A direct result of most undertrials being poor and illiterate is that the period they spend inside jails has nothing to do with the crime they are supposed to have committed. They are there because of their inability to pay the bail fee or even to avail themselves of the services of a lawyer. The double hazard of being poor and barely literate means that most prisoners in India hardly know and understand the legal mechanism to exercise their fundamental right to a speedy trial and freedom from undue detention.
Some attempts have been made to study the reasons for these delays and explore some mitigation measures. Increase in population, inadequate number of courts, shortage of judges and the lengthy process of their appointment have been cited as some of the reasons. There is also a shortage of clerical staff, lack of infrastructure, and insufficient use of information technology, inadequate budgetary allocations for judiciary is also a reason.
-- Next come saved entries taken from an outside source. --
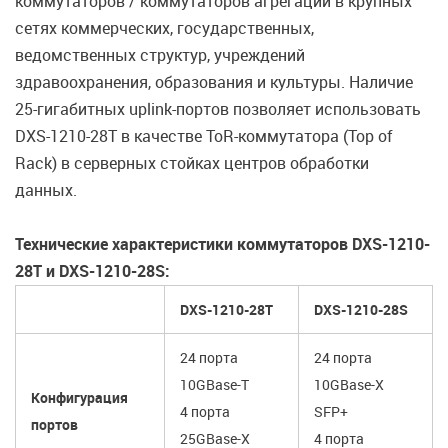
коммутаторов / коммутаторов агрегации в крупных
сетях коммерческих, государственных,
ведомственных структур, учреждений
здравоохранения, образования и культуры. Наличие
25-гигабитных uplink-портов позволяет использовать
DXS-1210-28T в качестве ToR-коммутатора (Top of
Rack) в серверных стойках центров обработки
данных.
Технические характеристики коммутаторов DXS-1210-
28T и DXS-1210-28S:
DXS-1210-28T
DXS-1210-28S
24 порта
24 порта
10GBase-T
10GBase-X
Конфигурация
4 порта
SFP+
портов
25GBase-X
4 порта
The Narendra Modi government when first elected in 2o14 had actually recognised the problem of undertrial prisoners. It had started work on a system where undertrials, who have served at least half of their maximum sentence had they been convicted would be released from prison. But, in response to an application filed under the Right to Information Act, the National Crime Records Bureau replied that, out of the more than 3 lakh cases pending in different phases across the country, a total of 61,359 had been freed till December 2019. Given that India’s overall occupancy rate stood at 118.5 per cent in 2019 and the National Capital, Delhi has the most overcrowded prisons in the country, with 74.9 per cent more inmates than capacity, clearly there is a long road ahead that has to be travelled.